Fondateur du site Daily Kos, chroniqueur à The Hill, Markos Moulitsas est l'un des commentateurs progressistes les plus influents aux États-Unis. Critique envers le président Obama, M. Moulitsas estime néanmoins que les démocrates sont bien placés pour faire des gains aux élections de 2012. La Presse l'a interviewé cette semaine.

Q: Au lendemain des élections de mi-mandat, les républicains sont galvanisés, les démocrates sont sur la défensive, et le président Obama semble prêt à faire des compromis. Comment cette situation peut-elle mener à une résurgence démocrate dans deux ans?
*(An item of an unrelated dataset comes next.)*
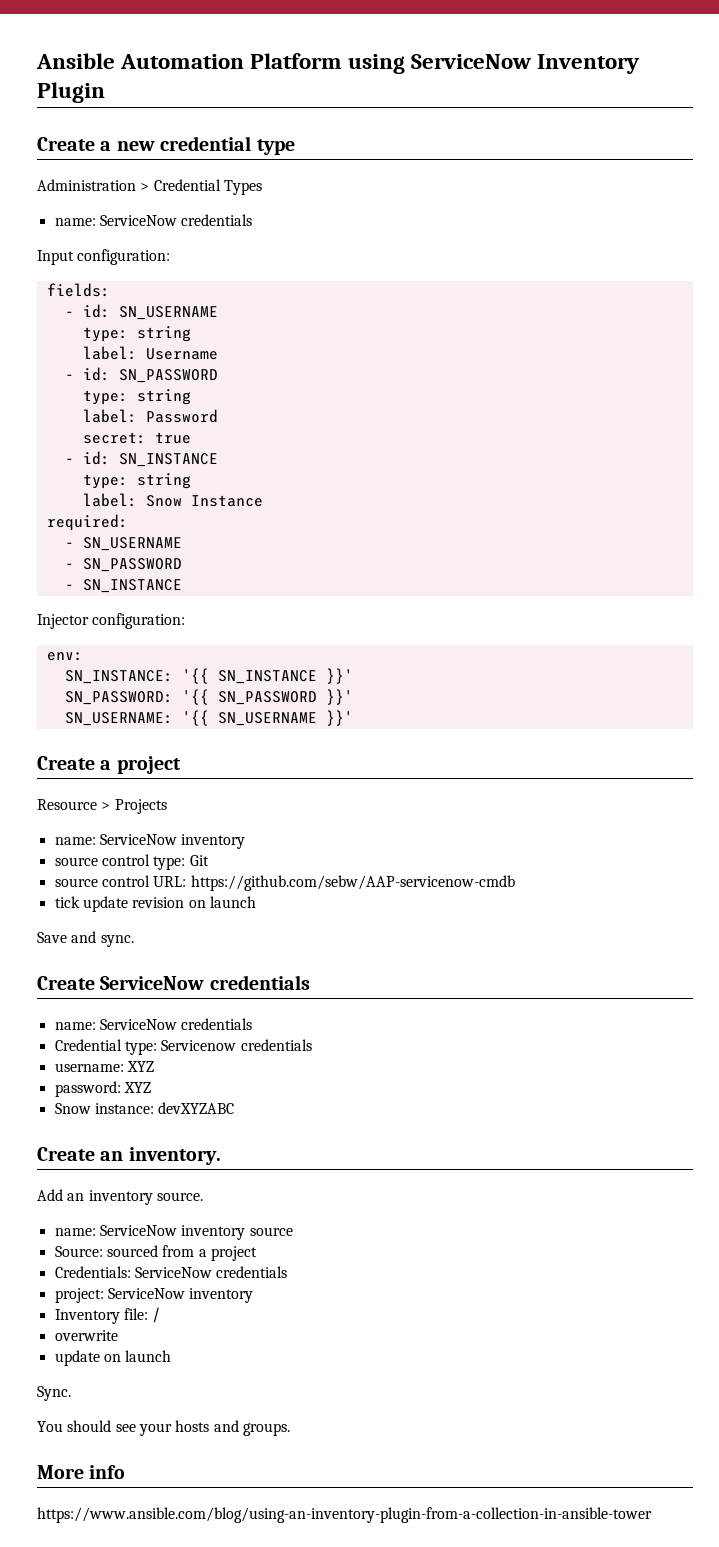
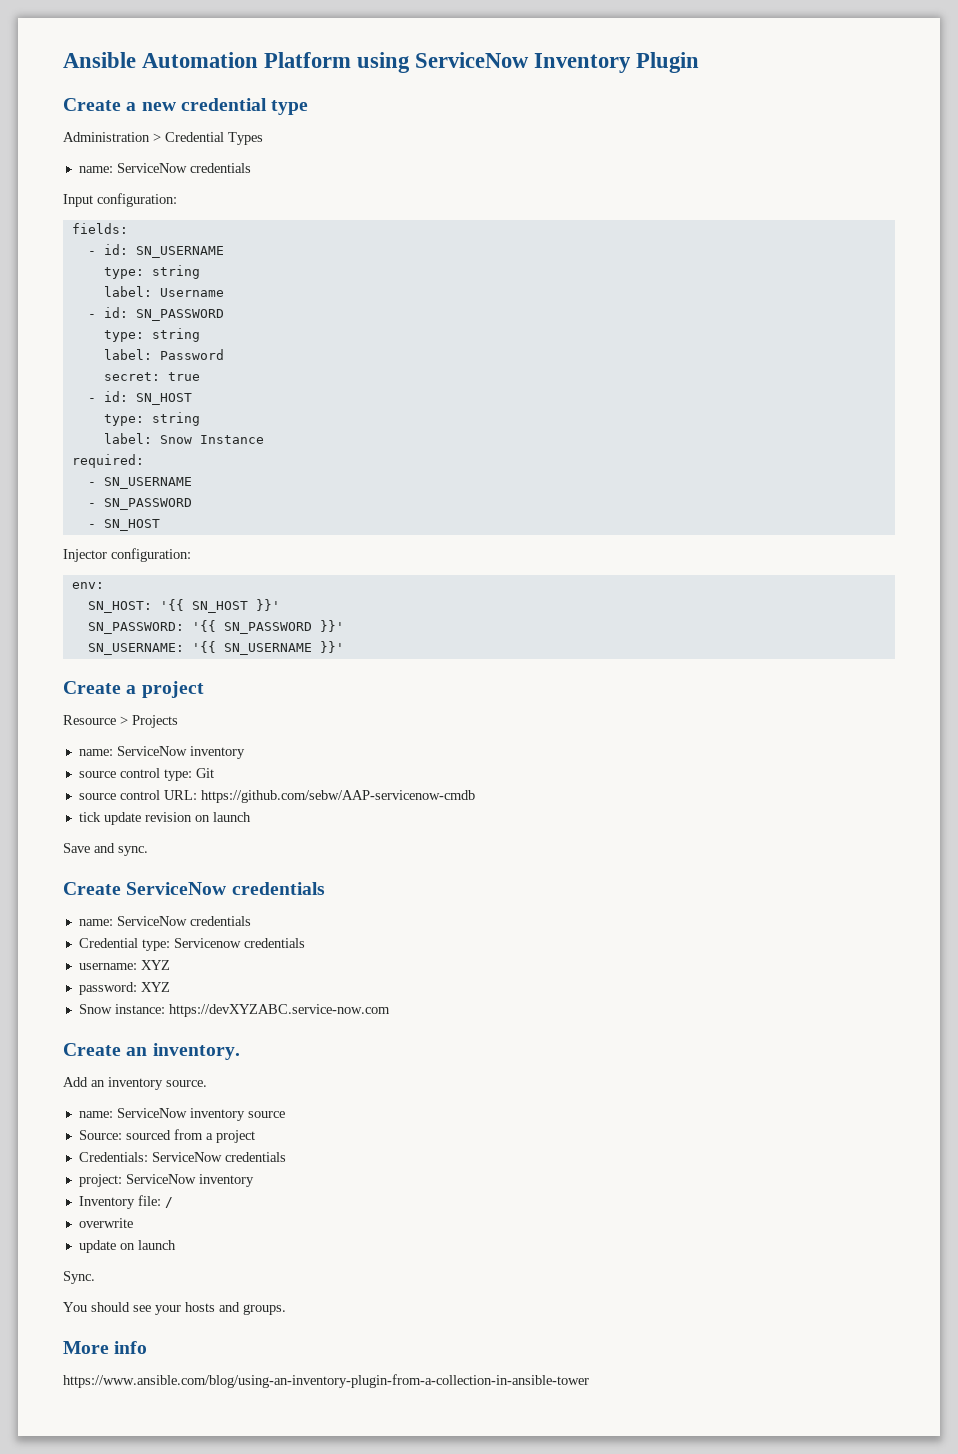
[118,453,218,467] SN_INSTANCE -> [135,393,192,405] SN_HOST
[82,579,182,593] SN_INSTANCE -> [103,519,160,531] SN_HOST
[64,668,317,684] SN_INSTANCE: '{{ SN_INSTANCE -> [87,599,248,613] SN_HOST: '{{ SN_HOST
[158,1102,235,1114] devXYZABC -> [168,1004,390,1017] https://devXYZABC.service-now.com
R: Regardez il y a deux ans: la situation était complètement inversée. Le problème pour les républicains, c'est qu'ils doivent maintenant gouverner. C'est facile d'être opposé à tout quand vous êtes dans les gradins. Maintenant, ils doivent accomplir quelque chose s'ils veulent montrer aux gens qu'ils sont sérieux. Le futur leader de la Chambre des représentants, John Boehner, devra faire des choix -il pourra adopter la ligne dure et satisfaire sa base du Tea Party, ou prendre des décisions pragmatiques et mettre ses supporters en colère. C'est une position intenable, et c'est pourquoi je crois qu'il va se planter. Il faut aussi savoir que les électeurs républicains ont été 6% plus nombreux à aller voter cette année qu'en 2008. La base démocrate n'est pas allée voter aux élections de mi-mandat. La capacité d'un parti à faire voter ses supporters détermine l'issue d'une élection.

Q: La colère de l'électorat nuira-t-elle aux démocrates?

R: Je crois que nous allons vivre plusieurs cycles électoraux où les électeurs vont osciller d'un parti à l'autre. Les électeurs sont en colère et ils ont raison. Selon les prévisions, l'économie ne sera pas en bien meilleur état en 2012. Cela donnerait une chance aux républicains de prendre le Sénat, mais la Chambre pourrait très bien retourner aux démocrates, car les républicains détiennent beaucoup de sièges actuellement. Quant à Obama, oui, il est en danger, à moins que le Tea Party ne nous donne un candidat extrémiste, comme Sarah Palin.

Q: Le mouvement du Tea Party est vu comme un atout pour le Parti républicain. Pourtant, ses militants ont des idées qui sont clairement dans la marge...

R: L'apport du Tea Party a été crucial pour les républicains à la Chambre des représentants -des courses où les électeurs n'ont pas beaucoup d'information sur les candidats et leurs idées extrémistes. Pour les courses au Sénat, le Tea Party a été un désastre. Si l'establishment du parti avait pu sélectionner ses candidats, les républicains auraient sans doute gagné au Nevada, au Delaware, au Colorado et peut-être même au Connecticut. Les républicains ont littéralement donné ces sièges aux démocrates. Les militants du Tea Party vont continuer de chercher à détrôner les élus républicains jugés trop modérés. Chaque fois qu'ils réussissent, ils donnent la possibilité aux démocrates de remporter des victoires jusqu'ici jugées improbables. L'establishment républicain le sait bien, et devra se battre. Les feux d'artifice que cela provoquera devraient être intéressants à voir.

Q Vous êtes critique envers le président Obama, qui ne gouverne pas de façon ferme, selon vous. Comment devrait-il réorienter les deux prochaines années de son mandat?

R Bien des gens critiquent le président en disant qu'il n'a pas su travailler avec les républicains. Selon moi, le problème n'est pas là. Ce qui agace les gens, c'est son désir de recevoir l'imprimatur des républicains à tout prix - parce qu'il ne l'obtiendra jamais. C'est pour cela que sa réélection en 2012 n'est pas assurée. Bien des gens ont cru en son slogan de l'espoir (hope) et sont désillusionnés. «Espoir» semble s'être changé en «besoin désespéré d'être bipartisan pour le simple fait d'être bipartisan».